▶ **RECORDED INFORMATION**:

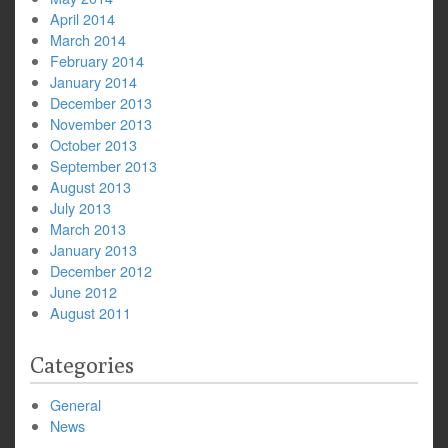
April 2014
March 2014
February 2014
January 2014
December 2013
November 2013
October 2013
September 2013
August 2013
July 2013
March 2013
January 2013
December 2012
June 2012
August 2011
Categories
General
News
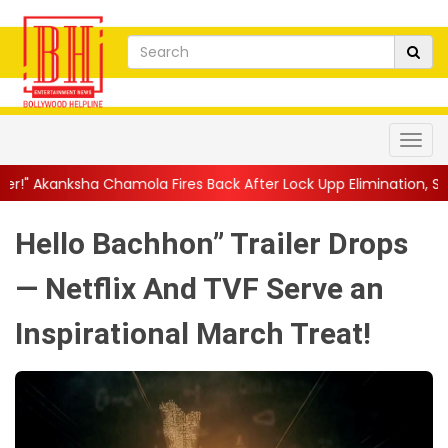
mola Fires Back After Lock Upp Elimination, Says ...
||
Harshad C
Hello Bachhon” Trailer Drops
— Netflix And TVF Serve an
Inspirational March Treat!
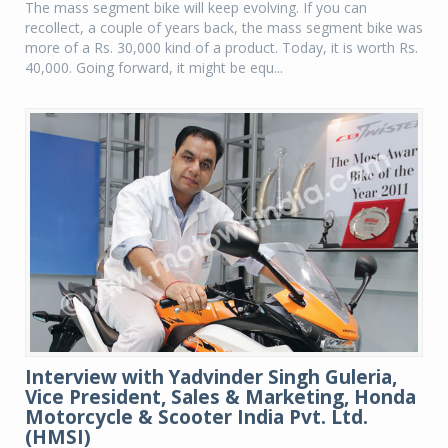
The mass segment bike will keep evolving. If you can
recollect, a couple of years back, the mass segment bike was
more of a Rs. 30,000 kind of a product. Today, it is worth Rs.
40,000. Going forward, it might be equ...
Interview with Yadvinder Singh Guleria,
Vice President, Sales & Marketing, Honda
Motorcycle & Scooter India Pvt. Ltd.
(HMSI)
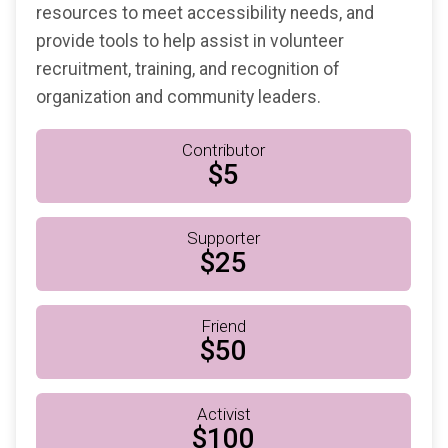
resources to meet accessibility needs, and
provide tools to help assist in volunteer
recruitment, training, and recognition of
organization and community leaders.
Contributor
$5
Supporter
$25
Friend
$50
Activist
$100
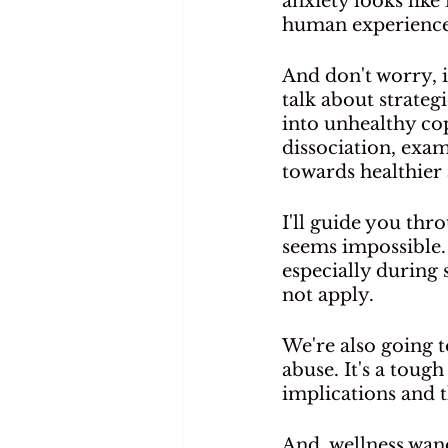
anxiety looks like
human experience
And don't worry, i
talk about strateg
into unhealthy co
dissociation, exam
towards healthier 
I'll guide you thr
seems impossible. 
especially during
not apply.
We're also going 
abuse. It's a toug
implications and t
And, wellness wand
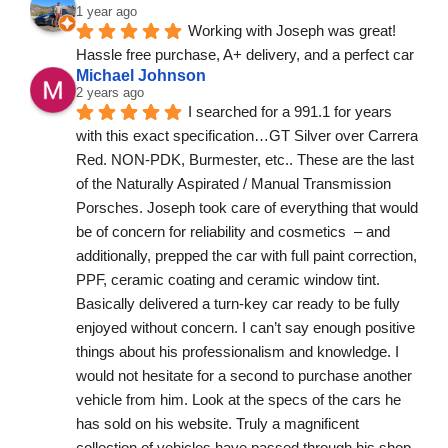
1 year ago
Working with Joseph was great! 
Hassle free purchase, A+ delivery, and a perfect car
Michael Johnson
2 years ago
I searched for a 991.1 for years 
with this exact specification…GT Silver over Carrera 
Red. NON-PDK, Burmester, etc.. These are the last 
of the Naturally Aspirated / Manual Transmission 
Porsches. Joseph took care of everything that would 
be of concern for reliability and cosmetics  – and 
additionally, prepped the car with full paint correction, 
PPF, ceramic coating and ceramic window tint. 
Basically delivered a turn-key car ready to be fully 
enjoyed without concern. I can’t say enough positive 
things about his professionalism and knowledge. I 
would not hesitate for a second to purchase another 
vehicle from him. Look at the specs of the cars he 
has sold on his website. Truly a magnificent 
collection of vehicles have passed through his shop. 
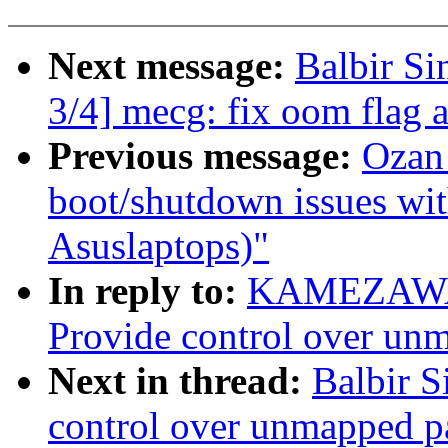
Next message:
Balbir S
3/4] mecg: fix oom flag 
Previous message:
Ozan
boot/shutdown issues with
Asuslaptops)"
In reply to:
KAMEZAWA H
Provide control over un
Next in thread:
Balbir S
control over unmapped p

▶ **PROMPT**: Copy all the rows above, switching "Supporter" to "Sponsor" and leaving everything else unchanged. Leave the pictures out of your copy.

▶ **SOLUTION TO THE EXERCISE**:
April 2014
March 2014
February 2014
January 2014
December 2013
November 2013
October 2013
September 2013
August 2013
July 2013
March 2013
January 2013
December 2012
June 2012
August 2011
Categories
General
News
mola Fires Back After Lock Upp Elimination, Says ...
||
Harshad C
Hello Bachhon” Trailer Drops
— Netflix And TVF Serve an
Inspirational March Treat!
The mass segment bike will keep evolving. If you can
recollect, a couple of years back, the mass segment bike was
more of a Rs. 30,000 kind of a product. Today, it is worth Rs.
40,000. Going forward, it might be equ...
Interview with Yadvinder Singh Guleria,
Vice President, Sales & Marketing, Honda
Motorcycle & Scooter India Pvt. Ltd.
(HMSI)
resources to meet accessibility needs, and
provide tools to help assist in volunteer
recruitment, training, and recognition of
organization and community leaders.
Contributor
$5
Sponsor
$25
Friend
$50
Activist
$100
anxiety looks like
human experience
And don't worry, i
talk about strateg
into unhealthy co
dissociation, exam
towards healthier 
I'll guide you thr
seems impossible. 
especially during
not apply.
We're also going 
abuse. It's a toug
implications and t
And, wellness wand
1 year ago
Working with Joseph was great! 
Hassle free purchase, A+ delivery, and a perfect car
Michael Johnson
2 years ago
I searched for a 991.1 for years 
with this exact specification…GT Silver over Carrera 
Red. NON-PDK, Burmester, etc.. These are the last 
of the Naturally Aspirated / Manual Transmission 
Porsches. Joseph took care of everything that would 
be of concern for reliability and cosmetics  – and 
additionally, prepped the car with full paint correction, 
PPF, ceramic coating and ceramic window tint. 
Basically delivered a turn-key car ready to be fully 
enjoyed without concern. I can’t say enough positive 
things about his professionalism and knowledge. I 
would not hesitate for a second to purchase another 
vehicle from him. Look at the specs of the cars he 
has sold on his website. Truly a magnificent 
collection of vehicles have passed through his shop. 
Next message:
Balbir S
3/4] mecg: fix oom flag 
Previous message:
Ozan
boot/shutdown issues with
Asuslaptops)"
In reply to:
KAMEZAWA H
Provide control over un
Next in thread:
Balbir S
control over unmapped p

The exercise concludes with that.